=== Section Start ===
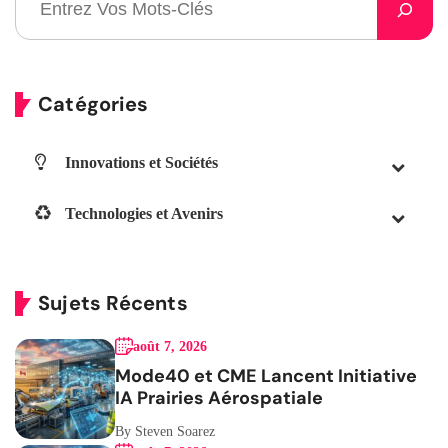
Catégories
Innovations et Sociétés
Technologies et Avenirs
Sujets Récents
août 7, 2026
Mode40 et CME Lancent Initiative
IA Prairies Aérospatiale
By Steven Soarez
=== Section End ===
Assigned task: Write out, word for word, the line that contains "Technologies et Avenirs" and every line after it through the last line of the listing.

Reply to the task:
Technologies et Avenirs
Sujets Récents
août 7, 2026
Mode40 et CME Lancent Initiative
IA Prairies Aérospatiale
By Steven Soarez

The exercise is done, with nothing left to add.